DriverReach Blog

20 Years in the Making — Will 2019 Bring Implementation of the CDL Drug & Alcohol Clearinghouse, Or a Delay?

Written by DriverReach | Feb 12, 2019 6:00:00 PM

💡The Drug & Alcohol Clearinghouse became fully implemented on January 6, 2023. Per the FMCSA, employers of CDL drivers will no longer need to include drug and alcohol requests in the scope of the safety performance history process of hiring a driver—the employer’s query of the Clearinghouse will satisfy that requirement. Other previous employment verification processes remain unchanged—check out VOE+ to make some of these processes easier on your team!

The information on this page is historical, educational material on this change as part of DriverReach industry content offerings. For more information on the FMCSA’s Drug and Alcohol Clearinghouse, please visit its FAQ page

 

By Dave Osiecki, Pres., Scopelitis Transportation Consulting LLC & Regulatory Consultant to DriverReach

It was 1999. Congress passed the Motor Carrier Safety Improvement Act which, among other things, directed the newly-created Federal Motor Carrier Safety Administration (FMCSA) to study the merits of a national CDL drug and alcohol test results clearinghouse (Clearinghouse) for the motor carrier industry. Five years later, in its 2004 report to Congress, FMCSA found that a Clearinghouse designed to maintain records of all drug and alcohol program violations of CDL holders was both feasible and potentially cost-effective. Fast forward 12 years and, in December 2016, FMCSA published a rule establishing requirements for the Clearinghouse, and setting January 2020 as the official industry “compliance date.” The Clearinghouse will need to be a real thing, of course, for the industry to meet the compliance date.

So, will FMCSA ‘stand up’ the Clearinghouse in 2019, allowing the industry to meet the January 2020 compliance deadline? Or, will the Clearinghouse be delayed? It’s a fair question, and one I’ve received a few times this month from industry stakeholders. As a result, I went to the source—the right folks at FMCSA, and here’s what I learned:

FMCSA has every intention of meeting its internal deadlines to develop, test, and begin implementing the ‘industry side’ of the Clearinghouse this year. Put another way, the Agency does not want a delay, nor do key staff anticipate a delay. FMCSA is working closely with the Volpe National Transportation Systems Center**, a separate part of the USDOT that serves as a technical resource for agencies like FMCSA, to write the software, acquire the hardware, establish system security protocols, create a carrier registration process, etc.
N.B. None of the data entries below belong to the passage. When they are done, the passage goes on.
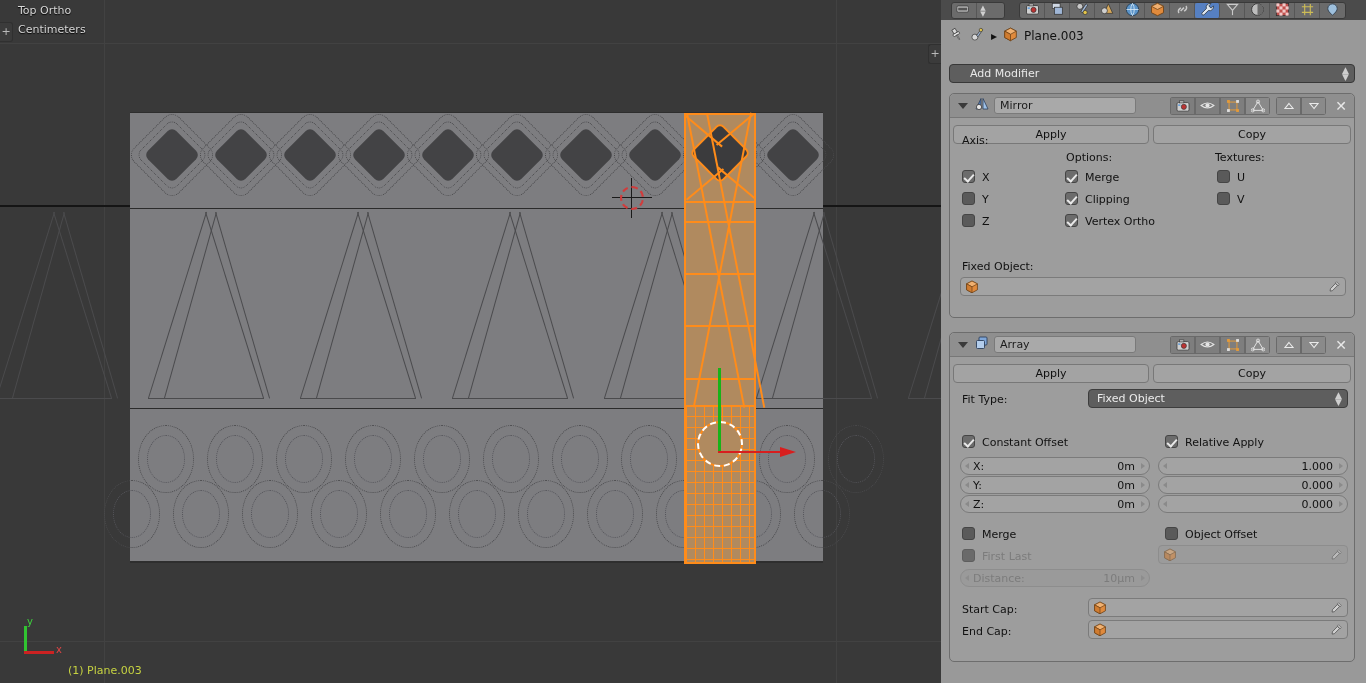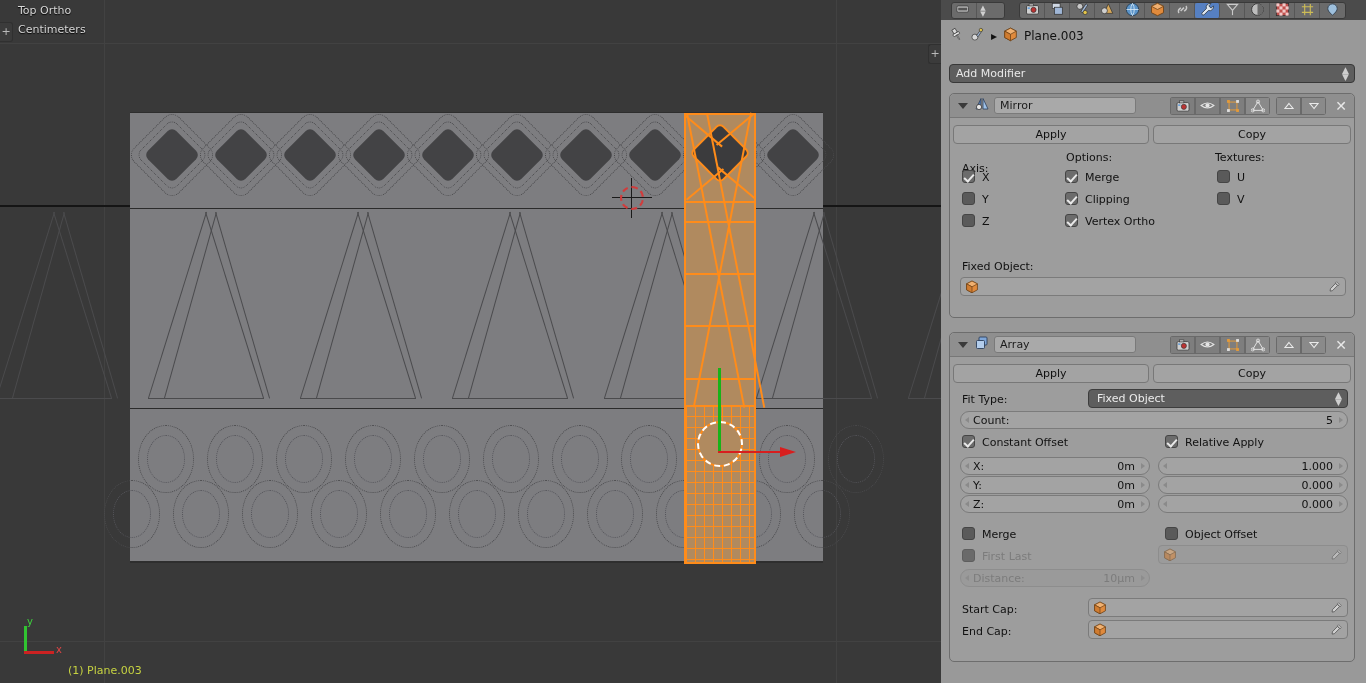"Add Modifier" .add-modifier { padding-left: 6px -> 20px }
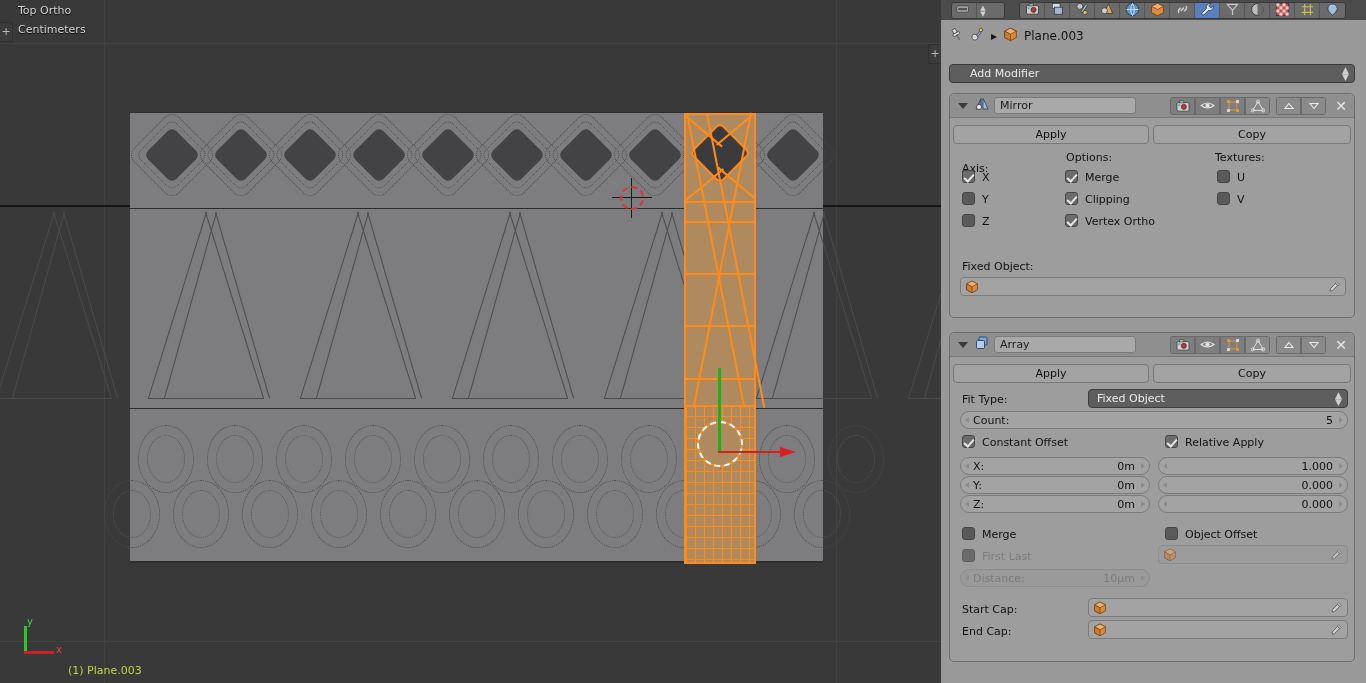"Axis:" div.lbl { top: 68px -> 40px }
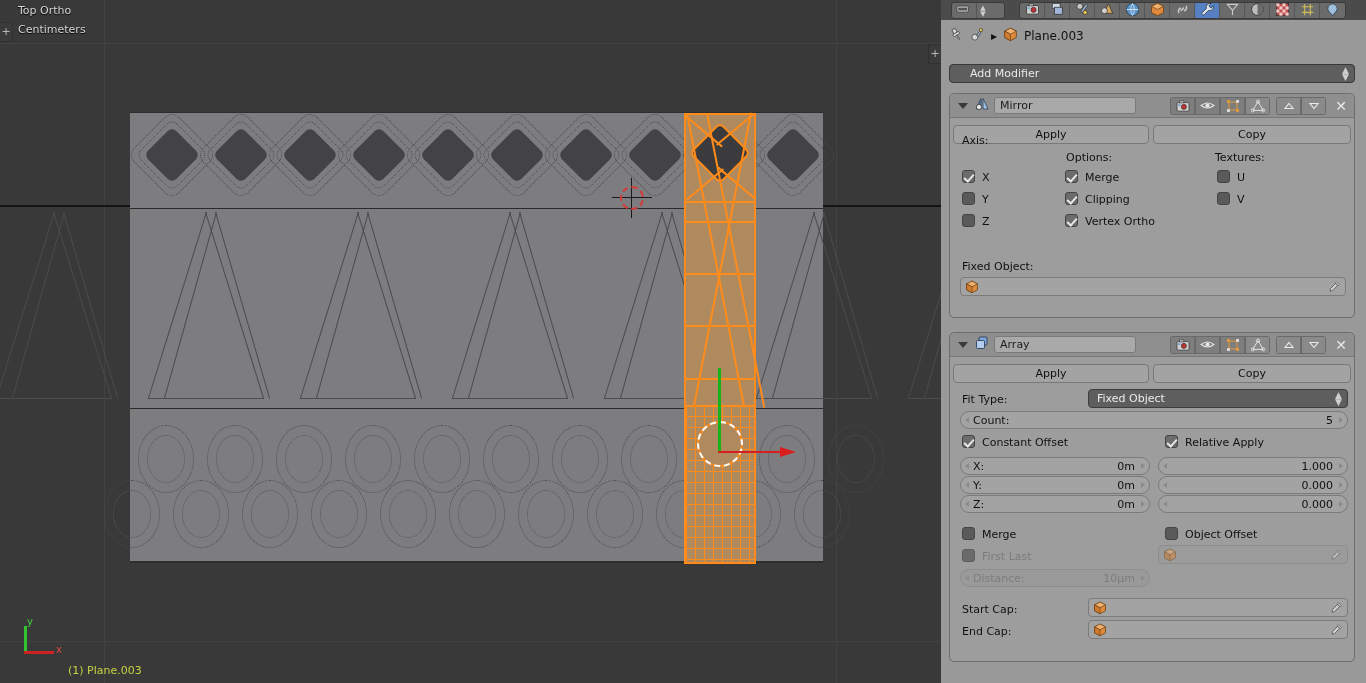"Count:" div.numfield { html: <div> <div></div> <span>Count:</span> <span>5</span> <div></div> </div> -> none }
FMCSA expects Volpe to finish its Clearinghouse development work later this year (2019), and is planning to allow carriers and others (i.e., Medical Review Officers and Third-party Administrators) to begin registering in the October 2019 timeframe. Even before this happens, however, FMCSA plans to undertake an industry outreach program, beginning in the Spring 2019 timeframe, that will include a new webpage to provide the industry with Clearinghouse-related information, FAQs, etc.  While not specifically mentioned to me by FMCSA, this outreach effort will likely include webinars, motor carrier checklists, and other user-friendly resource documents, similar to what the Agency provided during ELD implementation. 

It’s important to note, however, that the ‘State side’ of the Clearinghouse will experience a delay. FMCSA’s December 2016 Clearinghouse rule did not specifically address how State Driver Licensing Agencies were supposed to use drug or alcohol violation information in the Clearinghouse during the CDL licensing or renewal process. As a result, FMCSA will be undertaking a rulemaking process this year to clarify State CDL-related responsibilities.  

So, as it stands today, the answer to our original question—will 2019 bring Clearinghouse implementation, or a delay?—appears to be yes and no. Implementation for industry use appears on track. State use of the Clearinghouse, and State CDL-related actions based on Clearinghouse data, will be delayed for the foreseeable future.

Stay tuned for the launch of FMCSA’s industry outreach program concerning the Clearinghouse.

**  “Volpe” may sound familiar to you because it is the USDOT organization that helped create the CSA SMS scoring methodology for FMCSA, and it is essentially the CSA ‘back office’.